### DATA SUPPLIED:
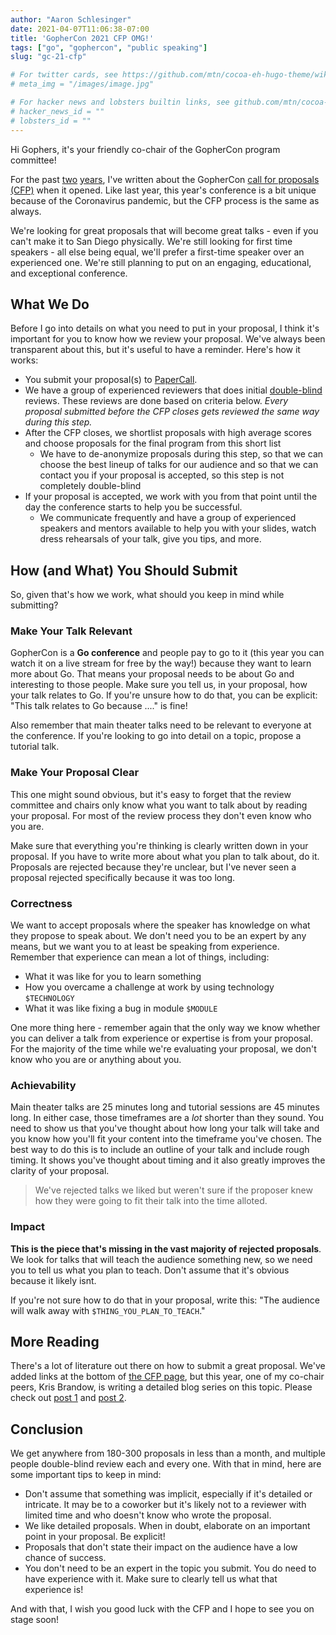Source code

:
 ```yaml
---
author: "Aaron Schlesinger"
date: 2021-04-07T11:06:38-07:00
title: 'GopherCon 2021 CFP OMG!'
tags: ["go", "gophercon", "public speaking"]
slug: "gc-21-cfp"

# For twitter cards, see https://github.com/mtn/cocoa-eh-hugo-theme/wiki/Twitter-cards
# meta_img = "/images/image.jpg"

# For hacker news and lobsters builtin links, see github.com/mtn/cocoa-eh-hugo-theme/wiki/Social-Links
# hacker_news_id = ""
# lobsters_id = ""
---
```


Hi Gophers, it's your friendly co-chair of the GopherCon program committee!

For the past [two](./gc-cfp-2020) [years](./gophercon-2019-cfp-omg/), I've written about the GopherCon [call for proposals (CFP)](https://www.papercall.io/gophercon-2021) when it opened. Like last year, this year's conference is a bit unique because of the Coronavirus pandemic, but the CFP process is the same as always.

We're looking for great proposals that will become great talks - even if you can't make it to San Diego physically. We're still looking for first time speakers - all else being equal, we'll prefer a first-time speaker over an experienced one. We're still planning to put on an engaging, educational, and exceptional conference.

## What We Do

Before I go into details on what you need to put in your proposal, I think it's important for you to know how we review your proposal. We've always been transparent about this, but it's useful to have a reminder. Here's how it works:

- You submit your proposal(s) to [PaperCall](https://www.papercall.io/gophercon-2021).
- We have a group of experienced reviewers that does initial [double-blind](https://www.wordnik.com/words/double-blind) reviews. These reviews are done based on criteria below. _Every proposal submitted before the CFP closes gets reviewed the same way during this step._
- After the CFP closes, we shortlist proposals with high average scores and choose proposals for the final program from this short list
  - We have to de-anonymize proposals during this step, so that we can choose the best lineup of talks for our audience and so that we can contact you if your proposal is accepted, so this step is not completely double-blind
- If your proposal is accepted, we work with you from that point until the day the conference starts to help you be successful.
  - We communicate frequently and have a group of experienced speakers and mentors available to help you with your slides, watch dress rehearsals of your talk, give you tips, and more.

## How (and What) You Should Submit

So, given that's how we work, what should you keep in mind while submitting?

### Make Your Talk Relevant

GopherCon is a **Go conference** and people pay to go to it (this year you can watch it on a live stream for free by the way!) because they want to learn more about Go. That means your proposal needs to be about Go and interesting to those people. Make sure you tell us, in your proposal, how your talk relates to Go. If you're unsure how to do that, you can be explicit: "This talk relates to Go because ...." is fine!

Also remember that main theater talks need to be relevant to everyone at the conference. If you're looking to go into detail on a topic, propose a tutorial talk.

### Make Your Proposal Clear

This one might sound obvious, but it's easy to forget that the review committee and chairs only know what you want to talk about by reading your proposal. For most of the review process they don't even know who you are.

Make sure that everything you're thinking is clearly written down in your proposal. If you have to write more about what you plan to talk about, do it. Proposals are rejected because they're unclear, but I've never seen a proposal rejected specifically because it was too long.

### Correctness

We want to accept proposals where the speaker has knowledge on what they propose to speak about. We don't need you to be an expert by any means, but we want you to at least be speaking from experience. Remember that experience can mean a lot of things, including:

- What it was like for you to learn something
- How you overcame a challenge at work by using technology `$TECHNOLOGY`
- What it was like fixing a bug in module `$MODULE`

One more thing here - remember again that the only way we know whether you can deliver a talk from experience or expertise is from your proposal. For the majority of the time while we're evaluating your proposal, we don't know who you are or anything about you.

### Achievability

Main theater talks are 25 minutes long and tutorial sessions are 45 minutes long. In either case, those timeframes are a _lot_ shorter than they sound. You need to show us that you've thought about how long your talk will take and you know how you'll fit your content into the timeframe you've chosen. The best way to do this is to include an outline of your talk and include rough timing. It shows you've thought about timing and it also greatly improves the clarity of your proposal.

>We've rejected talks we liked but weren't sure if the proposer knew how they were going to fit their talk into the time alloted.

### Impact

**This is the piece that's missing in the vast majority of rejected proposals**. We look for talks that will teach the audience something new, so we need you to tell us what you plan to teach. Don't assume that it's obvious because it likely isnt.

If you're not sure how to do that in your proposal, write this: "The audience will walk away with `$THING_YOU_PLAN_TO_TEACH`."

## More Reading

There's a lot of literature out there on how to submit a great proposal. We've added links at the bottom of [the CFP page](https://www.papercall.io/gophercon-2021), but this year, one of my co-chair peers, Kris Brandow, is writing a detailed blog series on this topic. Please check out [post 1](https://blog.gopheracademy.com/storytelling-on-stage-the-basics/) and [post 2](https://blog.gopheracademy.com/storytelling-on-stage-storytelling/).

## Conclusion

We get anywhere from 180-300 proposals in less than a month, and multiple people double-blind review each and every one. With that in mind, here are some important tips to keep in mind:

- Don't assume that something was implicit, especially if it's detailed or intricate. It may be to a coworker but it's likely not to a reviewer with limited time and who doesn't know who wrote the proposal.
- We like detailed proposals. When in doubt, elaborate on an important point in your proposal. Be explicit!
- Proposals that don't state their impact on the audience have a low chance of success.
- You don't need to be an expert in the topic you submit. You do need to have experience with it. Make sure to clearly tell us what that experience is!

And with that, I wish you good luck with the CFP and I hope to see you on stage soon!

### EXERCISE:
Your reply should be the entries above, repeated exactly and free of pictures.

### SOLUTION TO THIS PROBLEM:
Source code

:
 ```yaml
---
author: "Aaron Schlesinger"
date: 2021-04-07T11:06:38-07:00
title: 'GopherCon 2021 CFP OMG!'
tags: ["go", "gophercon", "public speaking"]
slug: "gc-21-cfp"

# For twitter cards, see https://github.com/mtn/cocoa-eh-hugo-theme/wiki/Twitter-cards
# meta_img = "/images/image.jpg"

# For hacker news and lobsters builtin links, see github.com/mtn/cocoa-eh-hugo-theme/wiki/Social-Links
# hacker_news_id = ""
# lobsters_id = ""
---
```


Hi Gophers, it's your friendly co-chair of the GopherCon program committee!

For the past [two](./gc-cfp-2020) [years](./gophercon-2019-cfp-omg/), I've written about the GopherCon [call for proposals (CFP)](https://www.papercall.io/gophercon-2021) when it opened. Like last year, this year's conference is a bit unique because of the Coronavirus pandemic, but the CFP process is the same as always.

We're looking for great proposals that will become great talks - even if you can't make it to San Diego physically. We're still looking for first time speakers - all else being equal, we'll prefer a first-time speaker over an experienced one. We're still planning to put on an engaging, educational, and exceptional conference.

## What We Do

Before I go into details on what you need to put in your proposal, I think it's important for you to know how we review your proposal. We've always been transparent about this, but it's useful to have a reminder. Here's how it works:

- You submit your proposal(s) to [PaperCall](https://www.papercall.io/gophercon-2021).
- We have a group of experienced reviewers that does initial [double-blind](https://www.wordnik.com/words/double-blind) reviews. These reviews are done based on criteria below. _Every proposal submitted before the CFP closes gets reviewed the same way during this step._
- After the CFP closes, we shortlist proposals with high average scores and choose proposals for the final program from this short list
  - We have to de-anonymize proposals during this step, so that we can choose the best lineup of talks for our audience and so that we can contact you if your proposal is accepted, so this step is not completely double-blind
- If your proposal is accepted, we work with you from that point until the day the conference starts to help you be successful.
  - We communicate frequently and have a group of experienced speakers and mentors available to help you with your slides, watch dress rehearsals of your talk, give you tips, and more.

## How (and What) You Should Submit

So, given that's how we work, what should you keep in mind while submitting?

### Make Your Talk Relevant

GopherCon is a **Go conference** and people pay to go to it (this year you can watch it on a live stream for free by the way!) because they want to learn more about Go. That means your proposal needs to be about Go and interesting to those people. Make sure you tell us, in your proposal, how your talk relates to Go. If you're unsure how to do that, you can be explicit: "This talk relates to Go because ...." is fine!

Also remember that main theater talks need to be relevant to everyone at the conference. If you're looking to go into detail on a topic, propose a tutorial talk.

### Make Your Proposal Clear

This one might sound obvious, but it's easy to forget that the review committee and chairs only know what you want to talk about by reading your proposal. For most of the review process they don't even know who you are.

Make sure that everything you're thinking is clearly written down in your proposal. If you have to write more about what you plan to talk about, do it. Proposals are rejected because they're unclear, but I've never seen a proposal rejected specifically because it was too long.

### Correctness

We want to accept proposals where the speaker has knowledge on what they propose to speak about. We don't need you to be an expert by any means, but we want you to at least be speaking from experience. Remember that experience can mean a lot of things, including:

- What it was like for you to learn something
- How you overcame a challenge at work by using technology `$TECHNOLOGY`
- What it was like fixing a bug in module `$MODULE`

One more thing here - remember again that the only way we know whether you can deliver a talk from experience or expertise is from your proposal. For the majority of the time while we're evaluating your proposal, we don't know who you are or anything about you.

### Achievability

Main theater talks are 25 minutes long and tutorial sessions are 45 minutes long. In either case, those timeframes are a _lot_ shorter than they sound. You need to show us that you've thought about how long your talk will take and you know how you'll fit your content into the timeframe you've chosen. The best way to do this is to include an outline of your talk and include rough timing. It shows you've thought about timing and it also greatly improves the clarity of your proposal.

>We've rejected talks we liked but weren't sure if the proposer knew how they were going to fit their talk into the time alloted.

### Impact

**This is the piece that's missing in the vast majority of rejected proposals**. We look for talks that will teach the audience something new, so we need you to tell us what you plan to teach. Don't assume that it's obvious because it likely isnt.

If you're not sure how to do that in your proposal, write this: "The audience will walk away with `$THING_YOU_PLAN_TO_TEACH`."

## More Reading

There's a lot of literature out there on how to submit a great proposal. We've added links at the bottom of [the CFP page](https://www.papercall.io/gophercon-2021), but this year, one of my co-chair peers, Kris Brandow, is writing a detailed blog series on this topic. Please check out [post 1](https://blog.gopheracademy.com/storytelling-on-stage-the-basics/) and [post 2](https://blog.gopheracademy.com/storytelling-on-stage-storytelling/).

## Conclusion

We get anywhere from 180-300 proposals in less than a month, and multiple people double-blind review each and every one. With that in mind, here are some important tips to keep in mind:

- Don't assume that something was implicit, especially if it's detailed or intricate. It may be to a coworker but it's likely not to a reviewer with limited time and who doesn't know who wrote the proposal.
- We like detailed proposals. When in doubt, elaborate on an important point in your proposal. Be explicit!
- Proposals that don't state their impact on the audience have a low chance of success.
- You don't need to be an expert in the topic you submit. You do need to have experience with it. Make sure to clearly tell us what that experience is!

And with that, I wish you good luck with the CFP and I hope to see you on stage soon!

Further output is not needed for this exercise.